══ Information provided ══
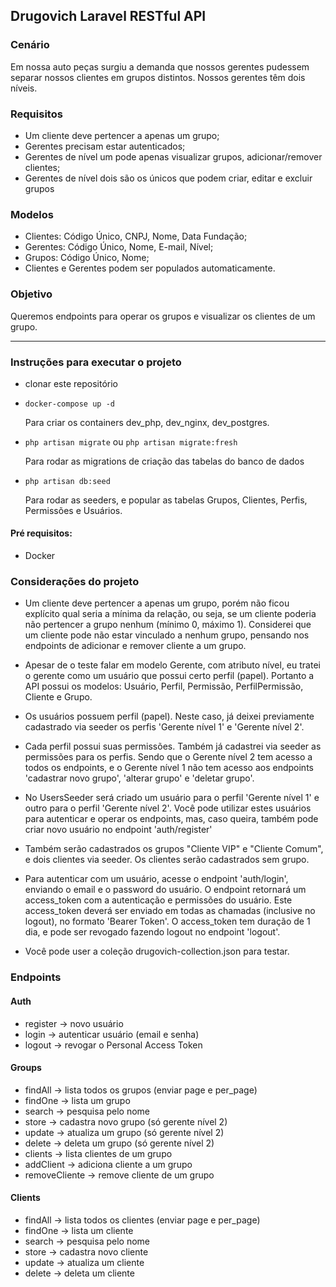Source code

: ## Drugovich Laravel RESTful API

### Cenário 
Em nossa auto peças surgiu a demanda que nossos gerentes pudessem separar nossos clientes em grupos distintos. Nossos gerentes têm dois níveis.
### Requisitos
-   Um cliente deve pertencer a apenas um grupo;
-   Gerentes precisam estar autenticados;
-   Gerentes de nível um pode apenas visualizar grupos, adicionar/remover clientes;
-   Gerentes de nível dois são os únicos que podem criar, editar e excluir grupos
### Modelos
-   Clientes: Código Único, CNPJ, Nome, Data Fundação;
-   Gerentes: Código Único, Nome, E-mail, Nível;
-   Grupos: Código Único, Nome;
-   Clientes e Gerentes podem ser populados automaticamente.
### Objetivo
Queremos endpoints para operar os grupos e visualizar os clientes de um grupo.

----------------------------------------------------------------------------------------------------------
### Instruções para executar o projeto

-   clonar este repositório

-   `docker-compose up -d`
    
    Para criar os containers dev_php, dev_nginx, dev_postgres.

-   `php artisan migrate` ou `php artisan migrate:fresh`

    Para rodar as migrations de criação das tabelas do banco de dados

-   `php artisan db:seed`

    Para rodar as seeders, e popular as tabelas Grupos, Clientes, Perfis, Permissões e Usuários.

#### Pré requisitos:
-   Docker


### Considerações do projeto

-   Um cliente deve pertencer a apenas um grupo, porém não ficou explícito qual seria a mínima da relação, ou seja, se um cliente poderia não pertencer a grupo nenhum (mínimo 0, máximo 1). 
    Considerei que um cliente pode não estar vinculado a nenhum grupo, pensando nos endpoints de adicionar e remover cliente a um grupo. 

-   Apesar de o teste falar em modelo Gerente, com atributo nível, eu tratei o gerente como um usuário que possui certo perfil (papel). Portanto a API possui os modelos: Usuário, Perfil, Permissão, PerfilPermissão, Cliente e Grupo.

-   Os usuários possuem perfil (papel). Neste caso, já deixei previamente cadastrado via seeder os perfis 'Gerente nível 1' e 'Gerente nível 2'. 

-   Cada perfil possui suas permissões. Também já cadastrei via seeder as permissões para os perfis. Sendo que o Gerente nível 2 tem acesso a todos os endpoints, e o Gerente nível 1 não tem acesso aos endpoints 'cadastrar novo grupo', 'alterar grupo' e 'deletar grupo'.

-  No UsersSeeder será criado um usuário para o perfil 'Gerente nível 1' e outro para o perfil 'Gerente nível 2'. Você pode utilizar estes usuários para autenticar e operar os endpoints, mas, caso queira, também pode criar novo usuário no endpoint 'auth/register'

- Também serão cadastrados os grupos "Cliente VIP" e "Cliente Comum", e dois clientes via seeder. Os clientes serão cadastrados sem grupo. 

- Para autenticar com um usuário, acesse o endpoint 'auth/login', enviando o email e o password do usuário. O endpoint retornará um access_token com a autenticação e permissões do usuário. 
Este access_token deverá ser enviado em todas as chamadas (inclusive no logout), no formato 'Bearer Token'. 
O access_token tem duração de 1 dia, e pode ser revogado fazendo logout no endpoint 'logout'.

- Você pode user a coleção drugovich-collection.json para testar. 


### Endpoints
#### Auth
-   register -> novo usuário
-   login -> autenticar usuário (email e senha)
-   logout -> revogar o Personal Access Token

#### Groups
-   findAll -> lista todos os grupos (enviar page e per_page)
-   findOne -> lista um grupo 
-   search -> pesquisa pelo nome 
-   store -> cadastra novo grupo (só gerente nível 2)
-   update -> atualiza um grupo (só gerente nível 2)
-   delete -> deleta um grupo (só gerente nível 2)
-   clients -> lista clientes de um grupo
-   addClient -> adiciona cliente a um grupo 
-   removeCliente -> remove cliente de um grupo

#### Clients
-   findAll -> lista todos os clientes (enviar page e per_page)
-   findOne -> lista um cliente 
-   search -> pesquisa pelo nome 
-   store -> cadastra novo cliente 
-   update -> atualiza um cliente 
-   delete -> deleta um cliente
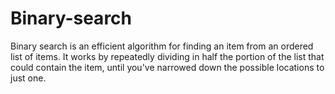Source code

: # Binary-search
Binary search is an efficient algorithm for finding an item from an ordered list of items. It works by repeatedly dividing in half the portion of the list that could contain the item, until you've narrowed down the possible locations to just one. 
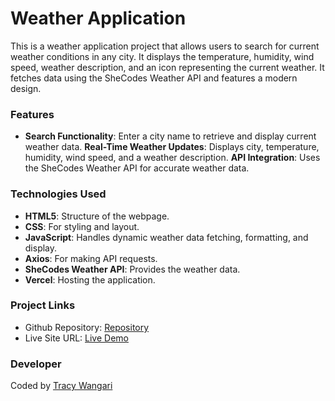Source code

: # Weather Application

 This is a weather application project that allows users to search for current weather conditions in any city. It displays the temperature, humidity, wind speed, weather description, and an icon representing the current weather. It fetches data using the SheCodes Weather API and features a modern design.


### Features

* **Search Functionality**: Enter a city name to retrieve and display current weather data.
**Real-Time Weather Updates**: Displays city, temperature, humidity, wind speed, and a weather description.
**API Integration**: Uses the SheCodes Weather API for accurate weather data.


### Technologies Used

* **HTML5**: Structure of the webpage.
* **CSS**: For styling and layout.
* **JavaScript**: Handles dynamic weather data fetching, formatting, and display.
* **Axios**: For making API requests.
* **SheCodes Weather API**: Provides the weather data.
* **Vercel**: Hosting the application.

### Project Links

- Github Repository: [Repository](https://github.com/26TracyNjoroge/shecodes-weather-app-project)
- Live Site URL: [Live Demo](https://shecodes-weather-app-project.vercel.app/)

### Developer

Coded by [Tracy Wangari](https://github.com/26TracyNjoroge)







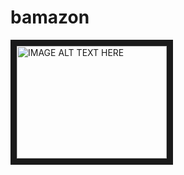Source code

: # bamazon

<a href="http://www.youtube.com/watch?feature=player_embedded&v=N59RyAunix4
" target="_blank"><img src="http://img.youtube.com/vi/N59RyAunix4/0.jpg" 
alt="IMAGE ALT TEXT HERE" width="240" height="180" border="10" /></a>
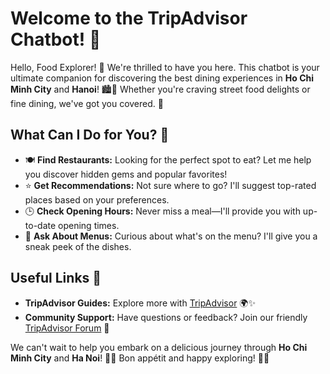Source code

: # Welcome to the TripAdvisor Chatbot! 🎉

Hello, Food Explorer! 👋 We're thrilled to have you here. This chatbot is your ultimate companion for discovering the best dining experiences in **Ho Chi Minh City** and **Hanoi**! 🏙️🍴 Whether you're craving street food delights or fine dining, we've got you covered. 🌟

## What Can I Do for You? 🤔

- 🍽️ **Find Restaurants:** Looking for the perfect spot to eat? Let me help you discover hidden gems and popular favorites!
- ⭐ **Get Recommendations:** Not sure where to go? I'll suggest top-rated places based on your preferences.
- 🕒 **Check Opening Hours:** Never miss a meal—I'll provide you with up-to-date opening times.
- 💬 **Ask About Menus:** Curious about what's on the menu? I'll give you a sneak peek of the dishes.

## Useful Links 🔗

- **TripAdvisor Guides:** Explore more with [TripAdvisor](https://www.tripadvisor.com) 🌍✨
- **Community Support:** Have questions or feedback? Join our friendly [TripAdvisor Forum](https://www.tripadvisor.com/ForumHome) 💬

We can't wait to help you embark on a delicious journey through **Ho Chi Minh City** and **Ha Noi**! 🍲🍹 Bon appétit and happy exploring! 🥳🎉

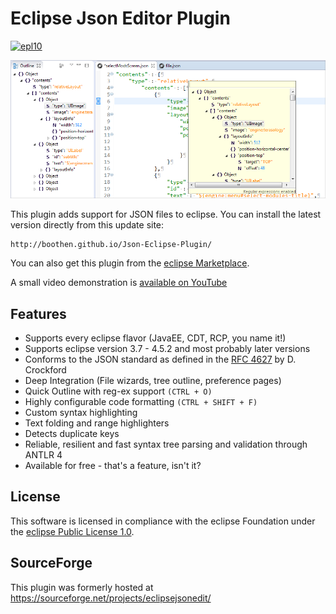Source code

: Eclipse Json Editor Plugin
=======================

[![epl10](https://img.shields.io/badge/EPL-1.0-blue.svg "Eclipse Public License 1.0")](https://www.eclipse.org/legal/epl-v10.html)

![screenshot](images/2016-04-16_editor_and_quickoutline.png "eclipse Screenshot")

This plugin adds support for JSON files to eclipse. You can install the latest version directly from this update site:

    http://boothen.github.io/Json-Eclipse-Plugin/

You can also get this plugin from the [eclipse Marketplace](https://marketplace.eclipse.org/content/json-editor-plugin).

A small video demonstration is [available on YouTube](https://www.youtube.com/watch?v=vXRwFwk2QE4) 

Features
---------------------

* Supports every eclipse flavor (JavaEE, CDT, RCP, you name it!)
* Supports eclipse version 3.7 - 4.5.2 and most probably later versions
* Conforms to the JSON standard as defined in the [RFC 4627](https://tools.ietf.org/html/rfc4627) by D. Crockford
* Deep Integration (File wizards, tree outline, preference pages)
* Quick Outline with reg-ex support `(CTRL + O)`
* Highly configurable code formatting `(CTRL + SHIFT + F)`
* Custom syntax highlighting
* Text folding and range highlighters
* Detects duplicate keys
* Reliable, resilient and fast syntax tree parsing and validation through ANTLR 4
* Available for free - that's a feature, isn't it?

License
---------------------
This software is licensed in compliance with the eclipse Foundation under the [eclipse Public License 1.0](https://www.eclipse.org/legal/epl-v10.html).

SourceForge
---------------------

This plugin was formerly hosted at https://sourceforge.net/projects/eclipsejsonedit/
═══
__Brief__. In the data above, retype only the stretch from the line with "This is a weather" through the line with "- 💬 **Ask About", word for word, and skip any pictures.

__Response to this exercise__.
 This is a weather application project that allows users to search for current weather conditions in any city. It displays the temperature, humidity, wind speed, weather description, and an icon representing the current weather. It fetches data using the SheCodes Weather API and features a modern design.


### Features

* **Search Functionality**: Enter a city name to retrieve and display current weather data.
**Real-Time Weather Updates**: Displays city, temperature, humidity, wind speed, and a weather description.
**API Integration**: Uses the SheCodes Weather API for accurate weather data.


### Technologies Used

* **HTML5**: Structure of the webpage.
* **CSS**: For styling and layout.
* **JavaScript**: Handles dynamic weather data fetching, formatting, and display.
* **Axios**: For making API requests.
* **SheCodes Weather API**: Provides the weather data.
* **Vercel**: Hosting the application.

### Project Links

- Github Repository: [Repository](https://github.com/26TracyNjoroge/shecodes-weather-app-project)
- Live Site URL: [Live Demo](https://shecodes-weather-app-project.vercel.app/)

### Developer

Coded by [Tracy Wangari](https://github.com/26TracyNjoroge)







Source code

: # bamazon

<a href="http://www.youtube.com/watch?feature=player_embedded&v=N59RyAunix4
" target="_blank"><img src="http://img.youtube.com/vi/N59RyAunix4/0.jpg" 
alt="IMAGE ALT TEXT HERE" width="240" height="180" border="10" /></a>
Source code

: # Welcome to the TripAdvisor Chatbot! 🎉

Hello, Food Explorer! 👋 We're thrilled to have you here. This chatbot is your ultimate companion for discovering the best dining experiences in **Ho Chi Minh City** and **Hanoi**! 🏙️🍴 Whether you're craving street food delights or fine dining, we've got you covered. 🌟

## What Can I Do for You? 🤔

- 🍽️ **Find Restaurants:** Looking for the perfect spot to eat? Let me help you discover hidden gems and popular favorites!
- ⭐ **Get Recommendations:** Not sure where to go? I'll suggest top-rated places based on your preferences.
- 🕒 **Check Opening Hours:** Never miss a meal—I'll provide you with up-to-date opening times.
- 💬 **Ask About Menus:** Curious about what's on the menu? I'll give you a sneak peek of the dishes.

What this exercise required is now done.